Anspruch auf Rückzahlung des Kaufpreises Zug um Zug gegen Rückgabe des Fahrzeugs abzüglich Nutzungs­ent­schä­digung

Daher könnten die jeweiligen Kläger die Rückzahlung des Kaufpreises Zug um Zug gegen die Rückgabe des Fahrzeugs abzüglich einer Nutzungsentschädigung auf Schätzbasis anhand der üblichen Formel für gezogene Nutzungen (Bruttokaufpreis x gefahrene Kilometer/Gesamt­lauf­leistung des Fahrzeugs) verlangen. Einen weiteren, auf § 849 BGB gestützten Anspruch auf Verzinsung des Kaufpreises ab dem Zeitpunkt des Vertrags­schlusses haben die Senate des Oberlan­des­ge­richts jeweils abgelehnt. Da die Kläger die Fahrzeuge bis zur Rückabwicklung des Kaufvertrags hätten nutzen können, hätten sie den Kaufpreis nicht jeweils ersatzlos (und damit zu verzinsend) weggegeben.

Relevante Vorschriften:

Bürgerliches Gesetzbuch

§ 826 Sittenwidrige vorsätzliche Schädigung

Wer in einer gegen die guten Sitten verstoßenden Weise einem anderen vorsätzlich Schaden zufügt, ist dem anderen zum Ersatz des Schadens verpflichtet.

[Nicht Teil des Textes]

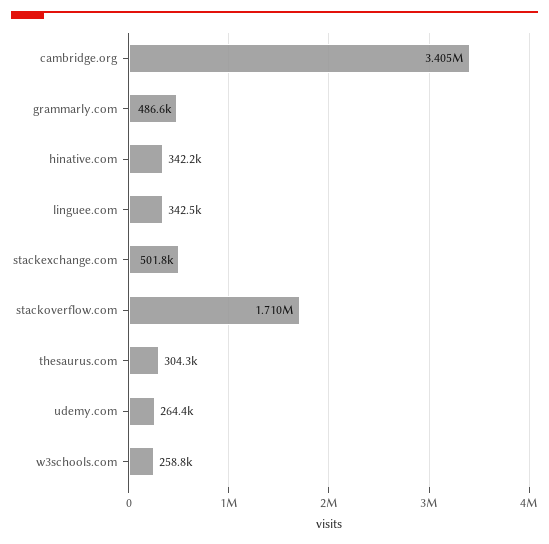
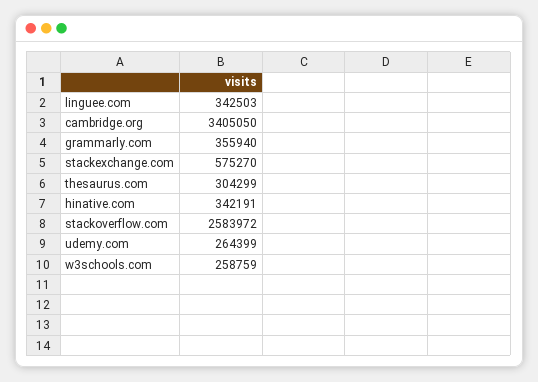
  {
    "cambridge.org": 3405050,
-   "grammarly.com": 486600,
+   "grammarly.com": 355940,
    "hinative.com": 342191,
    "linguee.com": 342503,
-   "stackexchange.com": 501800,
+   "stackexchange.com": 575270,
-   "stackoverflow.com": 1710000,
+   "stackoverflow.com": 2583972,
    "thesaurus.com": 304299,
    "udemy.com": 264399,
    "w3schools.com": 258759
  }

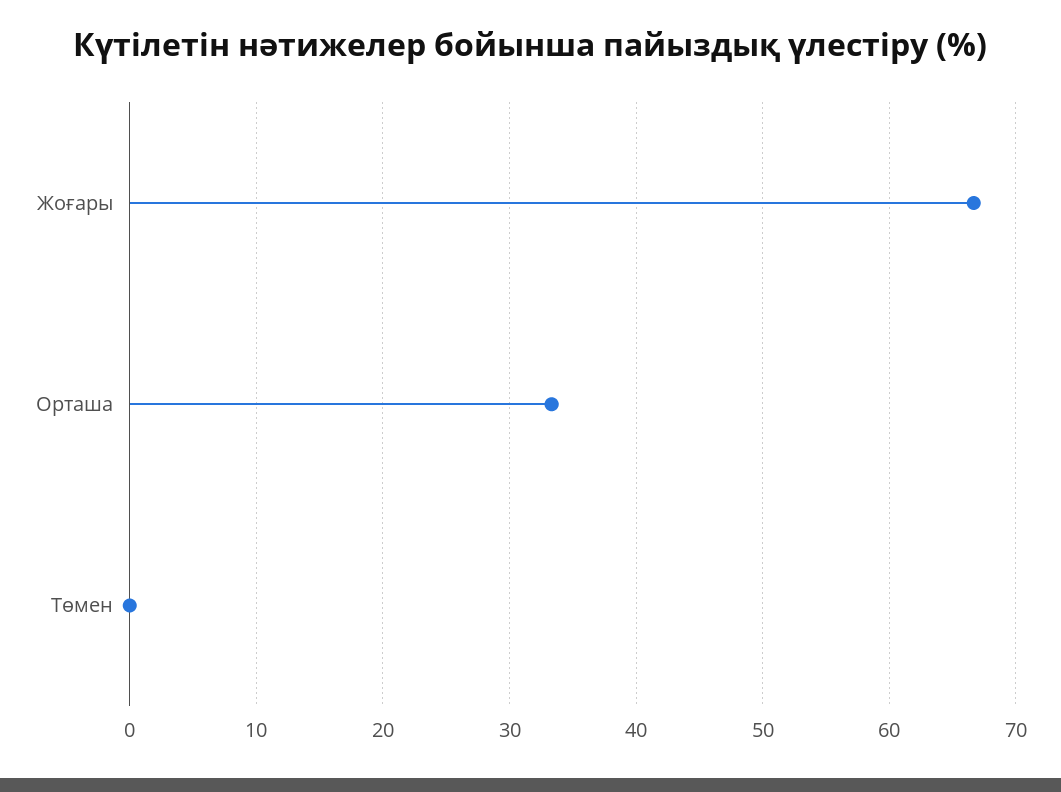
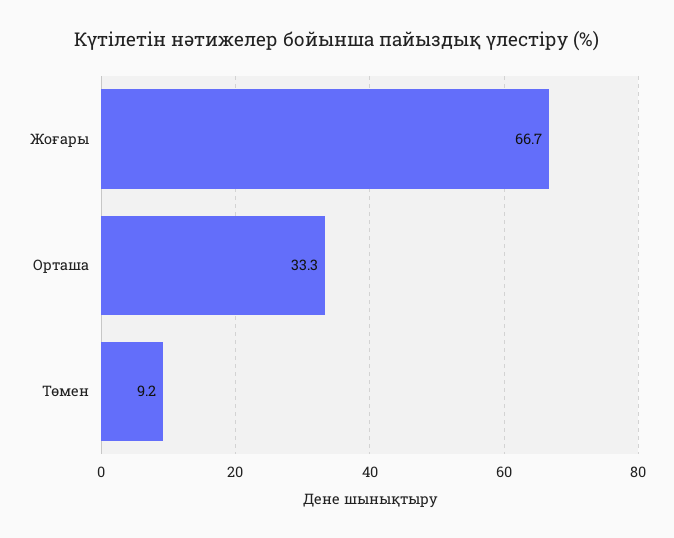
  {
    "Жоғары": 66.7,
    "Орташа": 33.3,
-   "Төмен": 0
+   "Төмен": 9.2
  }

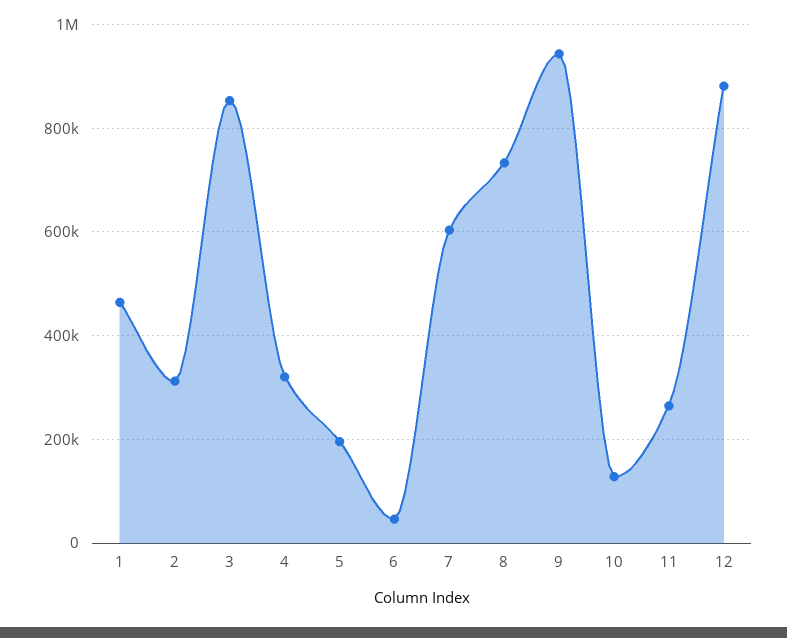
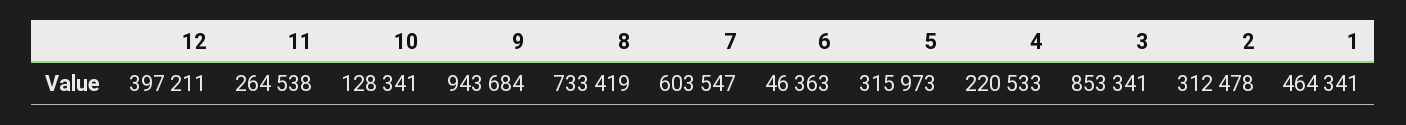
  {
    "1": 464341,
    "2": 312478,
    "3": 853341,
-   "4": 320000,
+   "4": 220533,
-   "5": 200000,
+   "5": 315973,
    "6": 46363,
    "7": 603547,
    "8": 733419,
    "9": 943684,
    "10": 128341,
    "11": 264538,
-   "12": 880000
+   "12": 397211
  }

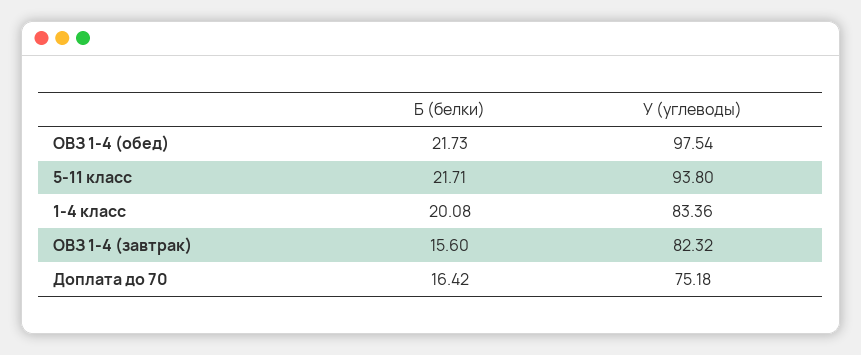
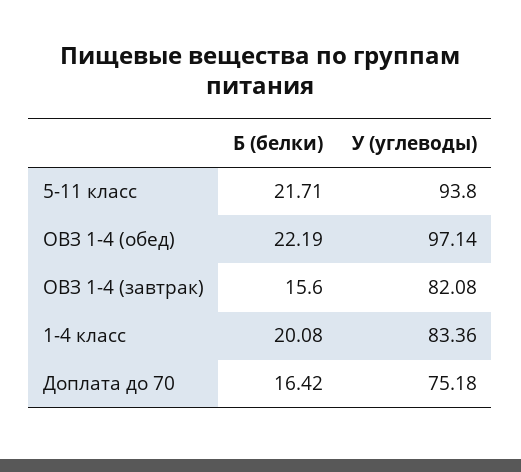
  {
    "Б (белки)": {
-     "ОВЗ 1-4 (обед)": 21.73,
+     "ОВЗ 1-4 (обед)": 22.19,
      "5-11 класс": 21.71,
      "1-4 класс": 20.08,
      "ОВЗ 1-4 (завтрак)": 15.6,
      "Доплата до 70": 16.42
    },
    "У (углеводы)": {
-     "ОВЗ 1-4 (обед)": 97.54,
+     "ОВЗ 1-4 (обед)": 97.14,
      "5-11 класс": 93.8,
      "1-4 класс": 83.36,
-     "ОВЗ 1-4 (завтрак)": 82.32,
+     "ОВЗ 1-4 (завтрак)": 82.08,
      "Доплата до 70": 75.18
    }
  }

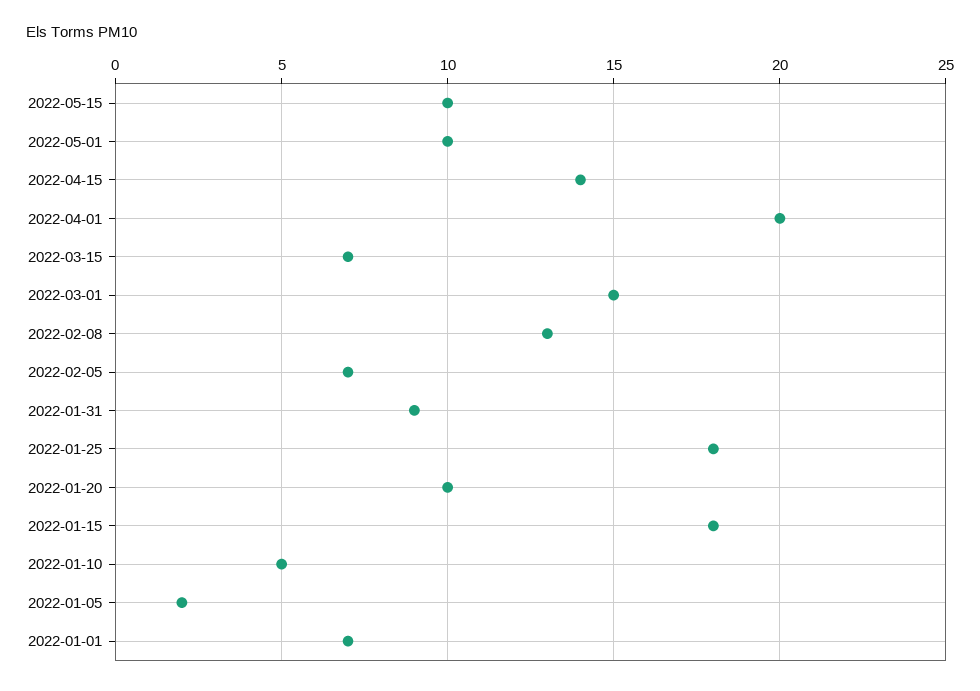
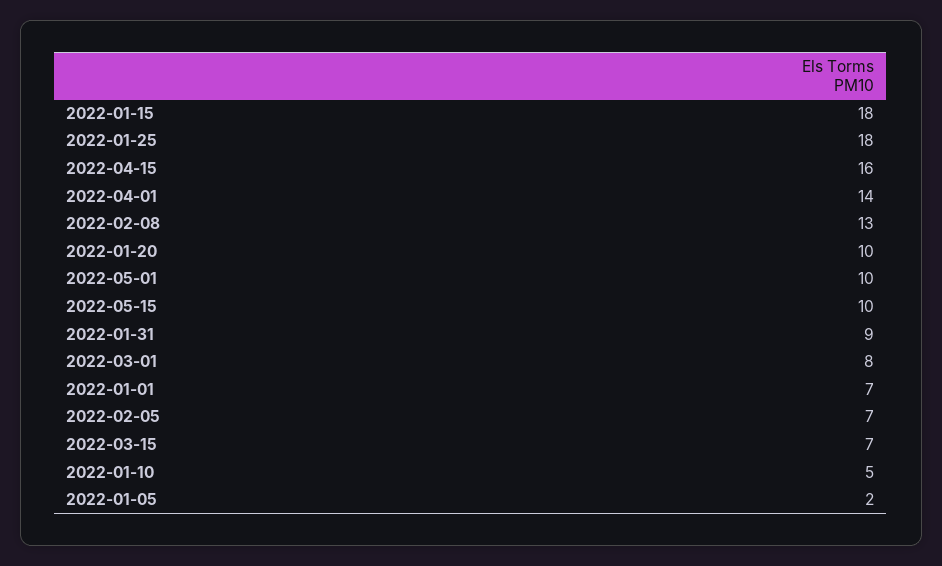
  {
    "2022-05-15": 10,
    "2022-05-01": 10,
-   "2022-04-15": 14,
+   "2022-04-15": 16,
-   "2022-04-01": 20,
+   "2022-04-01": 14,
    "2022-03-15": 7,
-   "2022-03-01": 15,
+   "2022-03-01": 8,
    "2022-02-08": 13,
    "2022-02-05": 7,
    "2022-01-31": 9,
    "2022-01-25": 18,
    "2022-01-20": 10,
    "2022-01-15": 18,
    "2022-01-10": 5,
    "2022-01-05": 2,
    "2022-01-01": 7
  }

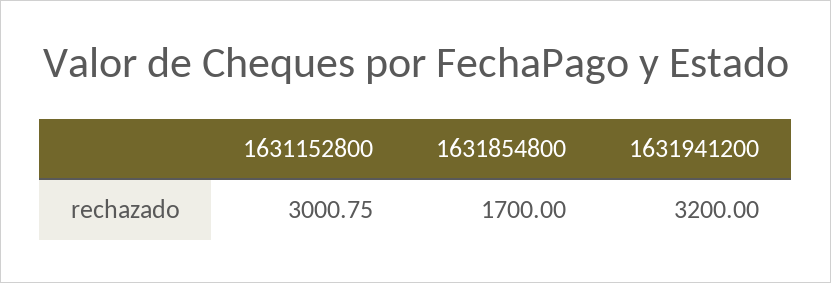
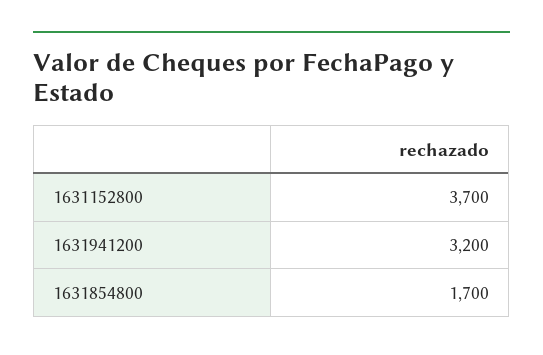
  {
-   "1631152800": 3000.75,
+   "1631152800": 3700,
    "1631854800": 1700,
    "1631941200": 3200
  }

§ 31 Haftung des Vereins für Organe

Der Verein ist für den Schaden verantwortlich, den der Vorstand, ein Mitglied des Vorstands oder ein anderer verfas­sungsmäßig berufener Vertreter durch eine in Ausführung der ihm zustehenden Verrichtungen begangene, zum Schadensersatz verpflichtende Handlung einem Dritten zufügt.

§ 849 Verzinsung der Ersatzsumme

Ist wegen der Entziehung einer Sache der Wert oder wegen der Beschädigung einer Sache die Wertminderung zu ersetzen, so kann der Verletzte Zinsen des zu ersetzenden Betrags von dem Zeitpunkt an verlangen, welcher der Bestimmung des Wertes zugrunde gelegt wird.